WHAT THE TASK REQUIRES: Write out everything from the start of the records down to the line containing "Gunakan kode promo dari Pocket Option", including that line, with no changes.

*** DATA PROVIDED

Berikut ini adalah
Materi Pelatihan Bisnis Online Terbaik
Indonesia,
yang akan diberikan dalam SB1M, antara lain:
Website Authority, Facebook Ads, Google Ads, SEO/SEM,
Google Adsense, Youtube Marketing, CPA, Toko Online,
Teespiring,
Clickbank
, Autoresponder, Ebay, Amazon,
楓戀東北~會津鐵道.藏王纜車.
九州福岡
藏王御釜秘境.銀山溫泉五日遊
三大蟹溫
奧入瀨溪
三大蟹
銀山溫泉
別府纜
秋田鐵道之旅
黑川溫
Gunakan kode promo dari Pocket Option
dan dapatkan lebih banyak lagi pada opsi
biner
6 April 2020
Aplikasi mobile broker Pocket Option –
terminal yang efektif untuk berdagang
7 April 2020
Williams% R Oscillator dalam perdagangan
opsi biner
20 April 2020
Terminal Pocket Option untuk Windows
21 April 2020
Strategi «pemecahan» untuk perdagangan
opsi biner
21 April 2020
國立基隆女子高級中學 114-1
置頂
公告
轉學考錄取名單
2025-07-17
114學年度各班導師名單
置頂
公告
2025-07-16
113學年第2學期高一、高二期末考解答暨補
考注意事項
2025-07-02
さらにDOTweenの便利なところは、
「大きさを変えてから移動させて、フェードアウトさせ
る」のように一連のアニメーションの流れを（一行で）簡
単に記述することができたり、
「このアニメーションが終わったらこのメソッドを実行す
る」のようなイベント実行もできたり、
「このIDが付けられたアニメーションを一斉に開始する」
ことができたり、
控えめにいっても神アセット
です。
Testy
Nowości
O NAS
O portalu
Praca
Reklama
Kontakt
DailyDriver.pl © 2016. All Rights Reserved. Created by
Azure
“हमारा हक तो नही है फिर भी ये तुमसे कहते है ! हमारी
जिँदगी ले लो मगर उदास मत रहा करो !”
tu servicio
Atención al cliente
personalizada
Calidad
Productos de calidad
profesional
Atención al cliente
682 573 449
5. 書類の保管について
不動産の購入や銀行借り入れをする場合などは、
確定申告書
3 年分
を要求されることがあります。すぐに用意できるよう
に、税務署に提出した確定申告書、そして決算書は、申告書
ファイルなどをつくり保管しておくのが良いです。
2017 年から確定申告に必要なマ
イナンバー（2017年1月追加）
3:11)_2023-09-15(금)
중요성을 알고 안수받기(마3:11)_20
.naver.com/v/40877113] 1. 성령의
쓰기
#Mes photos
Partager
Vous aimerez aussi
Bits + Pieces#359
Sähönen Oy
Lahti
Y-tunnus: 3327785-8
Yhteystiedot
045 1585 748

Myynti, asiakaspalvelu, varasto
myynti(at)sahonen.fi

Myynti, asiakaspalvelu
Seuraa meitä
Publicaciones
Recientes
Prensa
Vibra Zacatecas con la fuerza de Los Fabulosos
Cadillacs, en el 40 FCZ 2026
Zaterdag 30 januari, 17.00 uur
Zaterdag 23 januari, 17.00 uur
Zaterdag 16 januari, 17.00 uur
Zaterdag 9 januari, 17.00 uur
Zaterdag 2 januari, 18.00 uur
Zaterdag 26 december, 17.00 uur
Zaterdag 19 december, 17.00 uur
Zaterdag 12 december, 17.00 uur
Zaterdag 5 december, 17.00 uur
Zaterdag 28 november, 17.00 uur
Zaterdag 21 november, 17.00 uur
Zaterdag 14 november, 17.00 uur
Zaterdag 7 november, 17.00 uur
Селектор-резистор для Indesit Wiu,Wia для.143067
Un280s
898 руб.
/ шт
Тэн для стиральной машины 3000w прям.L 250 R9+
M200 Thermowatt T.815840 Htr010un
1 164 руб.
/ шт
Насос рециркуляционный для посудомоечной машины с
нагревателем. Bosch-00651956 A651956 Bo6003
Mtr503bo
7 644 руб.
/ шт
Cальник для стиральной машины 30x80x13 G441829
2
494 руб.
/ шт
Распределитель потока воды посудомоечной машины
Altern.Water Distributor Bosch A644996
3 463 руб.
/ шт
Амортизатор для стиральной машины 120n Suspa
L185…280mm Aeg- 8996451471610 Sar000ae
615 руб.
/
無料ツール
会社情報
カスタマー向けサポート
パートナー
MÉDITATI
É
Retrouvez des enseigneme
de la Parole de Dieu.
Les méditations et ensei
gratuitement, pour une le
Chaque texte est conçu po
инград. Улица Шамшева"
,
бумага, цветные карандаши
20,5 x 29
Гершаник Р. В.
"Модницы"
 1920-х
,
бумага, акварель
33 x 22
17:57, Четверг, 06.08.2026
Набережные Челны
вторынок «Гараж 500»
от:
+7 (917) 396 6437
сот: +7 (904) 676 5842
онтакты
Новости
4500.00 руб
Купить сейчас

******

REPLY TO THE TASK:
Berikut ini adalah
Materi Pelatihan Bisnis Online Terbaik
Indonesia,
yang akan diberikan dalam SB1M, antara lain:
Website Authority, Facebook Ads, Google Ads, SEO/SEM,
Google Adsense, Youtube Marketing, CPA, Toko Online,
Teespiring,
Clickbank
, Autoresponder, Ebay, Amazon,
楓戀東北~會津鐵道.藏王纜車.
九州福岡
藏王御釜秘境.銀山溫泉五日遊
三大蟹溫
奧入瀨溪
三大蟹
銀山溫泉
別府纜
秋田鐵道之旅
黑川溫
Gunakan kode promo dari Pocket Option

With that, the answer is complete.